Phasing and Independent Deliverability

Each phase is independently shippable and independently valuable:

  • Phase 1 (User Stories 1; FR-001 through FR-009 and FR-020 through FR-022): Per-user DM default agent, set via Web UI, honored by both bots, with permission re-verification and graceful fallback. Delivers immediate value: every user can personalize their DM agent. Does not require any new command surface in the bots.
  • Phase 2 (User Stories 2 and 3; FR-010 through FR-019): Slack slash commands and Webex command equivalents for discovery, explicit override, and help, backed by an authorization-aware accessible-agents lookup. Delivers in-DM control: a user can list and pick without leaving the chat. Builds on Phase 1's preference store for the "revert to my default" semantics but is not blocked on it for the override/list flows.

A user who only has Phase 1 deployed still gets personalized DMs (via the Web UI).
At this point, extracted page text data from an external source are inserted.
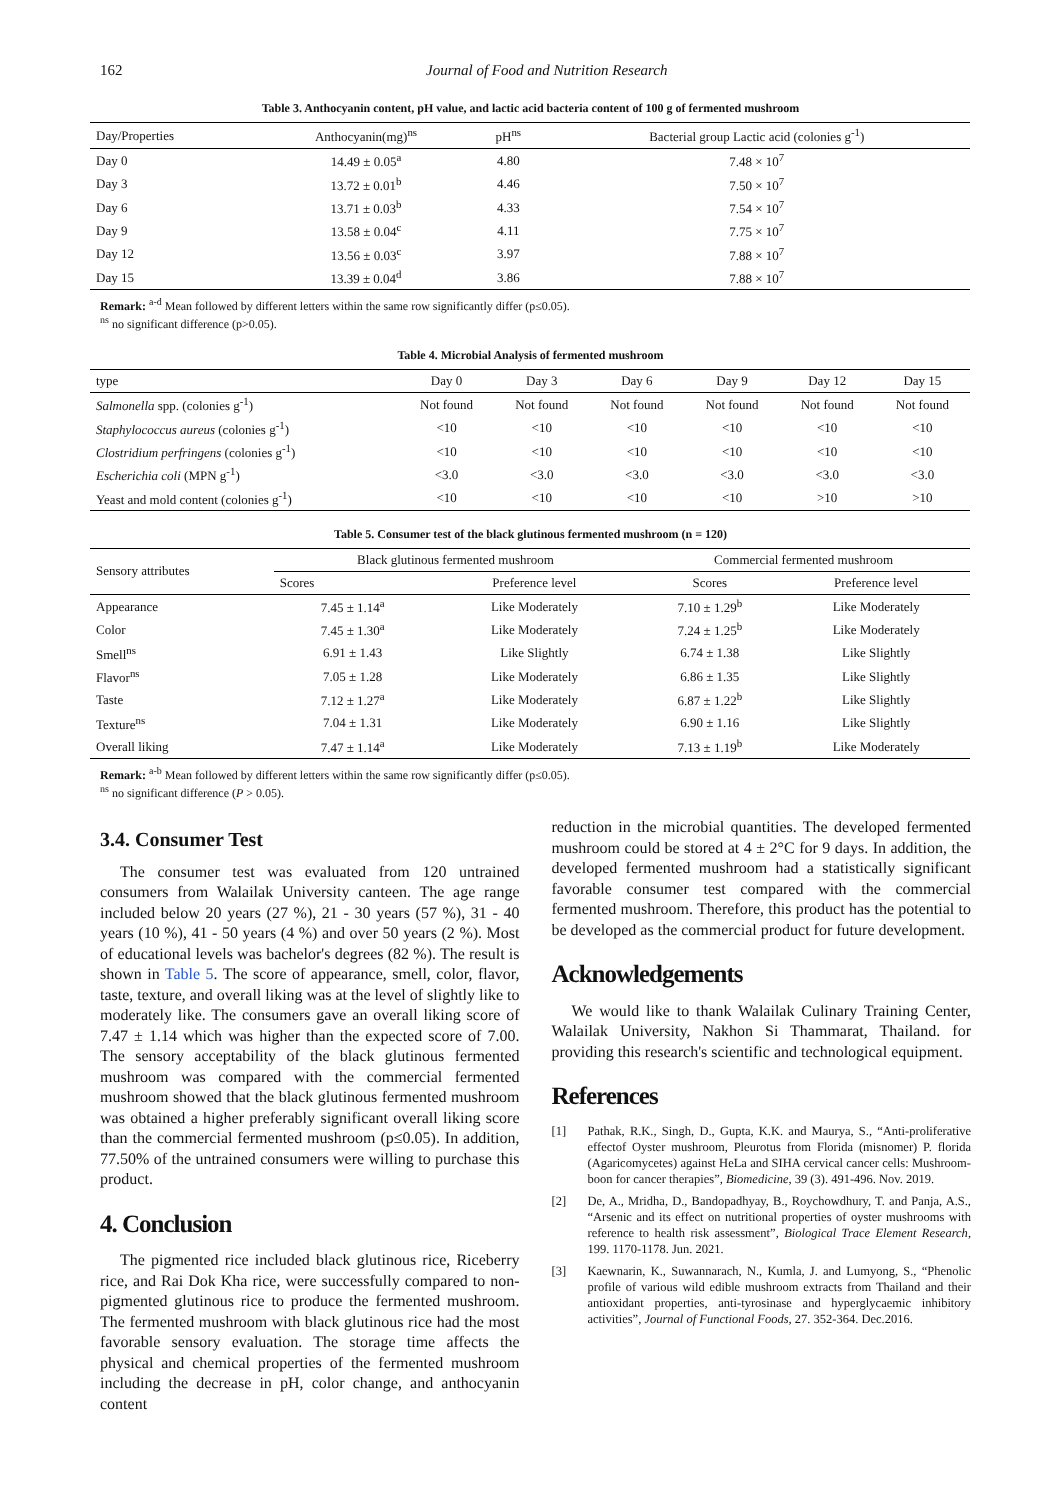162 Journal of Food and Nutrition Research
Table 3. Anthocyanin content, pH value, and lactic acid bacteria content of 100 g of fermented mushroom
| Day/Properties | Anthocyanin(mg)<sup>ns</sup> | pH<sup>ns</sup> | Bacterial group Lactic acid (colonies g<sup>-1</sup>) |
| --- | --- | --- | --- |
| Day 0 | 14.49 ± 0.05<sup>a</sup> | 4.80 | 7.48 × 10<sup>7</sup> |
| Day 3 | 13.72 ± 0.01<sup>b</sup> | 4.46 | 7.50 × 10<sup>7</sup> |
| Day 6 | 13.71 ± 0.03<sup>b</sup> | 4.33 | 7.54 × 10<sup>7</sup> |
| Day 9 | 13.58 ± 0.04<sup>c</sup> | 4.11 | 7.75 × 10<sup>7</sup> |
| Day 12 | 13.56 ± 0.03<sup>c</sup> | 3.97 | 7.88 × 10<sup>7</sup> |
| Day 15 | 13.39 ± 0.04<sup>d</sup> | 3.86 | 7.88 × 10<sup>7</sup> |
Remark: <sup>a-d</sup> Mean followed by different letters within the same row significantly differ (p≤0.05).
<sup>ns</sup> no significant difference (p>0.05).
Table 4. Microbial Analysis of fermented mushroom
| type | Day 0 | Day 3 | Day 6 | Day 9 | Day 12 | Day 15 |
| --- | --- | --- | --- | --- | --- | --- |
| Salmonella spp. (colonies g<sup>-1</sup>) | Not found | Not found | Not found | Not found | Not found | Not found |
| Staphylococcus aureus (colonies g<sup>-1</sup>) | <10 | <10 | <10 | <10 | <10 | <10 |
| Clostridium perfringens (colonies g<sup>-1</sup>) | <10 | <10 | <10 | <10 | <10 | <10 |
| Escherichia coli (MPN g<sup>-1</sup>) | <3.0 | <3.0 | <3.0 | <3.0 | <3.0 | <3.0 |
| Yeast and mold content (colonies g<sup>-1</sup>) | <10 | <10 | <10 | <10 | >10 | >10 |
Table 5. Consumer test of the black glutinous fermented mushroom (n = 120)
| Sensory attributes | Black glutinous fermented mushroom | | Commercial fermented mushroom | |
| --- | --- | --- | --- | --- |
| | Scores | Preference level | Scores | Preference level |
| Appearance | 7.45 ± 1.14<sup>a</sup> | Like Moderately | 7.10 ± 1.29<sup>b</sup> | Like Moderately |
| Color | 7.45 ± 1.30<sup>a</sup> | Like Moderately | 7.24 ± 1.25<sup>b</sup> | Like Moderately |
| Smell<sup>ns</sup> | 6.91 ± 1.43 | Like Slightly | 6.74 ± 1.38 | Like Slightly |
| Flavor<sup>ns</sup> | 7.05 ± 1.28 | Like Moderately | 6.86 ± 1.35 | Like Slightly |
| Taste | 7.12 ± 1.27<sup>a</sup> | Like Moderately | 6.87 ± 1.22<sup>b</sup> | Like Slightly |
| Texture<sup>ns</sup> | 7.04 ± 1.31 | Like Moderately | 6.90 ± 1.16 | Like Slightly |
| Overall liking | 7.47 ± 1.14<sup>a</sup> | Like Moderately | 7.13 ± 1.19<sup>b</sup> | Like Moderately |
Remark: <sup>a-b</sup> Mean followed by different letters within the same row significantly differ (p≤0.05).
<sup>ns</sup> no significant difference (P > 0.05).
3.4. Consumer Test
The consumer test was evaluated from 120 untrained consumers from Walailak University canteen. The age range included below 20 years (27 %), 21 - 30 years (57 %), 31 - 40 years (10 %), 41 - 50 years (4 %) and over 50 years (2 %). Most of educational levels was bachelor's degrees (82 %). The result is shown in Table 5. The score of appearance, smell, color, flavor, taste, texture, and overall liking was at the level of slightly like to moderately like. The consumers gave an overall liking score of 7.47 ± 1.14 which was higher than the expected score of 7.00. The sensory acceptability of the black glutinous fermented mushroom was compared with the commercial fermented mushroom showed that the black glutinous fermented mushroom was obtained a higher preferably significant overall liking score than the commercial fermented mushroom (p≤0.05). In addition, 77.50% of the untrained consumers were willing to purchase this product.
4. Conclusion
The pigmented rice included black glutinous rice, Riceberry rice, and Rai Dok Kha rice, were successfully compared to non-pigmented glutinous rice to produce the fermented mushroom. The fermented mushroom with black glutinous rice had the most favorable sensory evaluation. The storage time affects the physical and chemical properties of the fermented mushroom including the decrease in pH, color change, and anthocyanin content
reduction in the microbial quantities. The developed fermented mushroom could be stored at 4 ± 2°C for 9 days. In addition, the developed fermented mushroom had a statistically significant favorable consumer test compared with the commercial fermented mushroom. Therefore, this product has the potential to be developed as the commercial product for future development.
Acknowledgements
We would like to thank Walailak Culinary Training Center, Walailak University, Nakhon Si Thammarat, Thailand. for providing this research's scientific and technological equipment.
References
[1] Pathak, R.K., Singh, D., Gupta, K.K. and Maurya, S., “Anti-proliferative effectof Oyster mushroom, Pleurotus from Florida (misnomer) P. florida (Agaricomycetes) against HeLa and SIHA cervical cancer cells: Mushroom-boon for cancer therapies”, Biomedicine, 39 (3). 491-496. Nov. 2019.
[2] De, A., Mridha, D., Bandopadhyay, B., Roychowdhury, T. and Panja, A.S., “Arsenic and its effect on nutritional properties of oyster mushrooms with reference to health risk assessment”, Biological Trace Element Research, 199. 1170-1178. Jun. 2021.
[3] Kaewnarin, K., Suwannarach, N., Kumla, J. and Lumyong, S., “Phenolic profile of various wild edible mushroom extracts from Thailand and their antioxidant properties, anti-tyrosinase and hyperglycaemic inhibitory activities”, Journal of Functional Foods, 27. 352-364. Dec.2016.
A user who only has Phase 2 deployed (hypothetical) still gets in-DM agent control. Both deployed together is the complete experience.

Out of Scope

  • Supervisor-style LLM auto-routing in DMs. This spec explicitly does not introduce a "platform engineer supervisor" agent as the DM target. That is a separate design decision tracked elsewhere; if it is taken, it would be modeled as one possible choice for the user's DM default, not as a replacement for explicit selection.
  • Per-user agent permissions management. This spec assumes the existing permission system is the source of truth for "which agents can a user use." Granting or revoking permissions is out of scope; this feature only consumes the existing decision.
  • Group-channel and team-mapped-space behavior. No changes to channel-ReBAC, channel-mapped agents, team-scoped agent routing, or any non-DM dispatch path.
  • Cross-platform thread continuity. If a user starts a DM in Slack and later DMs the same agent in Webex, those are independent threads. Continuity across platforms is not in scope.
  • Web UI chat default. The Web UI's own "platform default agent" setting is unrelated and remains operator-managed. The DM default may default to the same agent for consistency, but the two settings are independent.

Assumptions

  • The authoritative permission system can answer "which agents can this user use" efficiently enough to power both the Web UI picker and the in-DM discovery command, including listing all such agents (not just checking a specific one).
  • A per-user preference store exists in the platform's data layer that can hold one additional field per user without a schema migration affecting unrelated features.
  • Slack DM detection and Webex DM detection are reliable signals already used by the bots; this spec does not redefine what counts as a DM.
  • The bots can call back into the platform's BFF authenticated as the user-on-behalf-of context (the same OBO mechanism used today for channel dispatch authorization).
  • The Slack workspace operator is willing and able to update the Slack app manifest to register new slash commands as part of deploying Phase 2; this is a one-time installation step, not a per-user action.

Dependencies

  • Existing per-user OBO token-exchange flow used by the Slack and Webex bots for DMs. Phase 1 reads the user's preference using this same identity context.
  • Existing OpenFGA-backed permission system that already answers can_use agent:<id> for a given user. Phase 2 additionally requires a "list all such agents for this user" capability.
  • Existing user-settings storage and Web UI settings panel architecture. This feature adds a section to that surface rather than introducing a new settings home.
  • Existing identity-link prerequisite: the bot must be able to resolve the chatting user to a CAIPE user identity before it can read their preference or check their permissions.

Open Questions

None at this time. All requirements are stated as testable expectations and the scope boundaries are explicit. If a [NEEDS CLARIFICATION] is identified during planning or implementation, it should be raised back to this spec rather than resolved silently in code.